Even more dangerous is comparing yourself with family members:  the sibling’s new house or what their kids do versus what your kids do.  Spouses.  Grandkids.  Siblings.  A sure way to make yourself miserable is to pine away over another’s accomplishments or victories and wonder “Why couldn’t my child/ grandchild/ spouse be like that?”  To do so, you deny a person their own success.  You deny their right to their own life path, their own choices, and their own successes which lie inside their framework, not yours.

By finding a family member lacking, you overlook their strengths.  So what if they aren’t rivaling their cousin?  Who really cares if they allow their dog on their couch?  Stop comparing.  It’s really kind of judgmental.
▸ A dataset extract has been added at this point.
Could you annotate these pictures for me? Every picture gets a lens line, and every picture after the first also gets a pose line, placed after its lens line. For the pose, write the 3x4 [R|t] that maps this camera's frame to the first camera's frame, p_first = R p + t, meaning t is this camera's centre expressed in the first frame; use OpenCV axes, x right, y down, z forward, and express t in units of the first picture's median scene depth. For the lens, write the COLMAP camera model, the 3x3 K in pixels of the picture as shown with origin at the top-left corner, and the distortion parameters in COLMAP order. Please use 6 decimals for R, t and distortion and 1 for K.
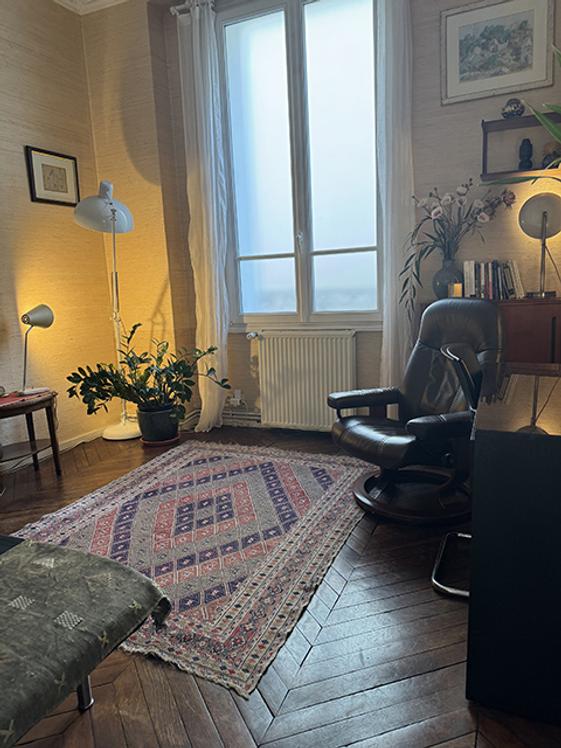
lens RADIAL K [[527.9, 0, 277.9], [0, 527.9, 372.7], [0, 0, 1]] dist [0.027548, -0.036123]
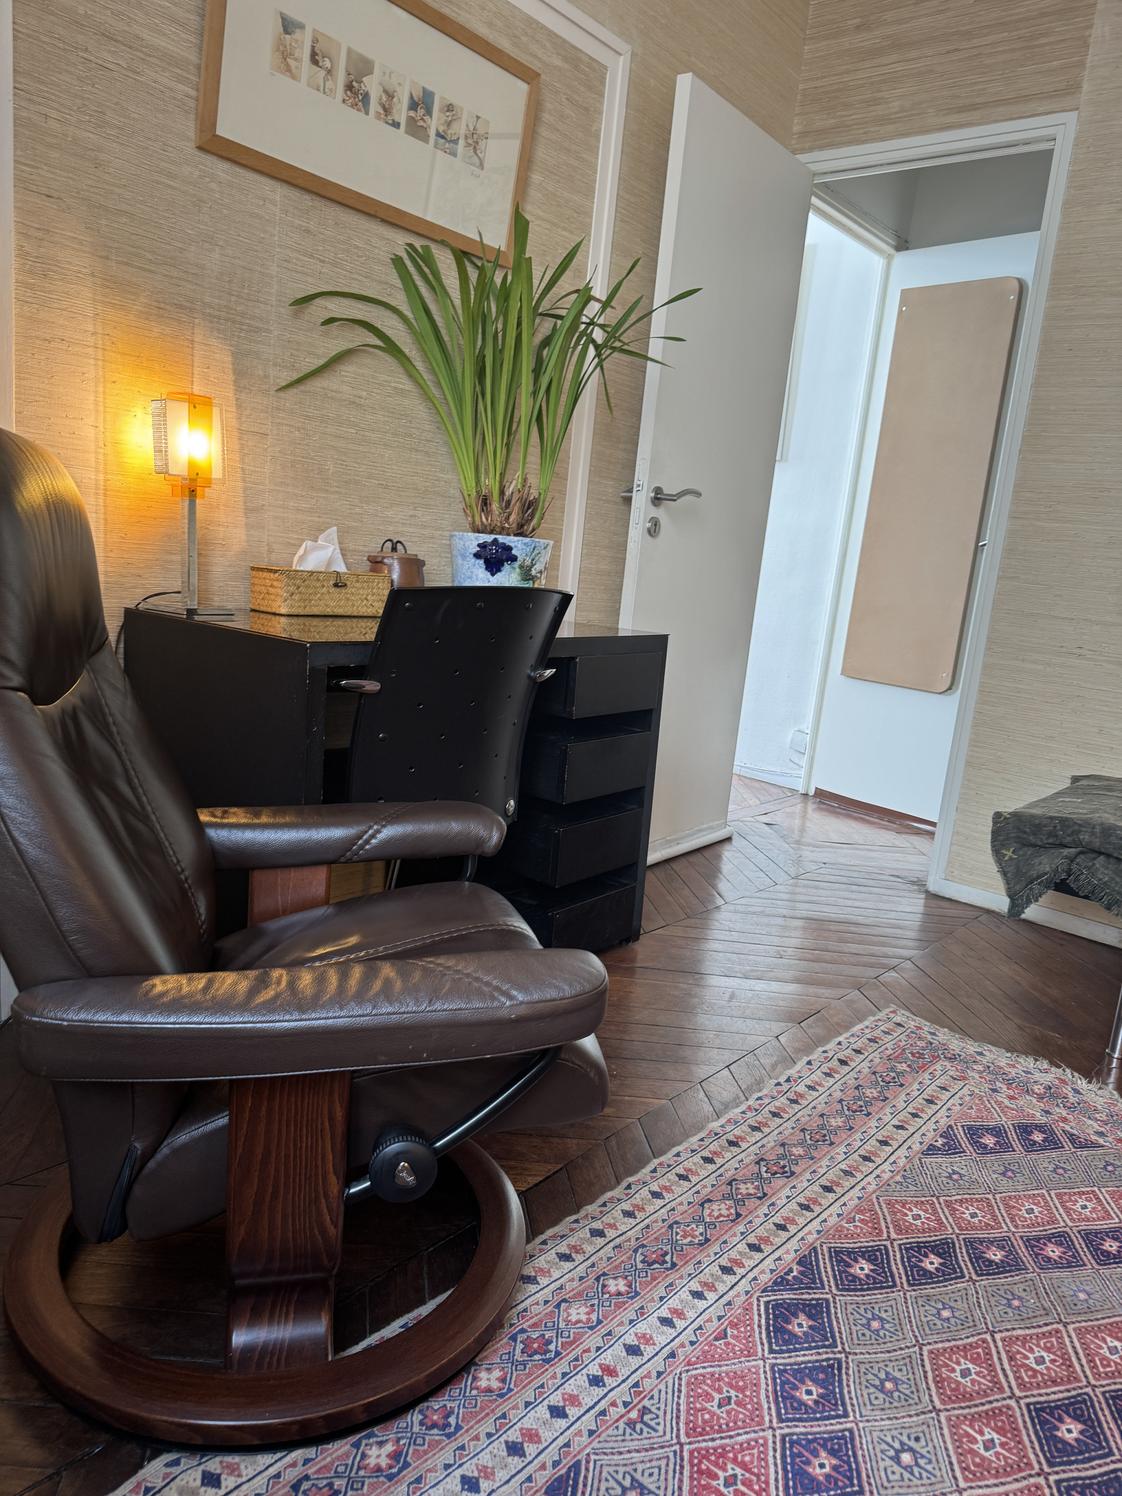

So kick back, take a deep breath, and focus on acceptance, on contentment.  Focus on competing with yourself, and no one else.  Be joyful for another’s happiness and deny that green-eyed monster who whispers discontent in your ear and in your heart.  For your path is as much your own as someone else’s path is for them.  You aren’t missing out, your path just looks different.  Foster happiness in yourself, and share it with others.  Happiness promotes happiness, and the world is in sore need of more.  You will thank yourself later.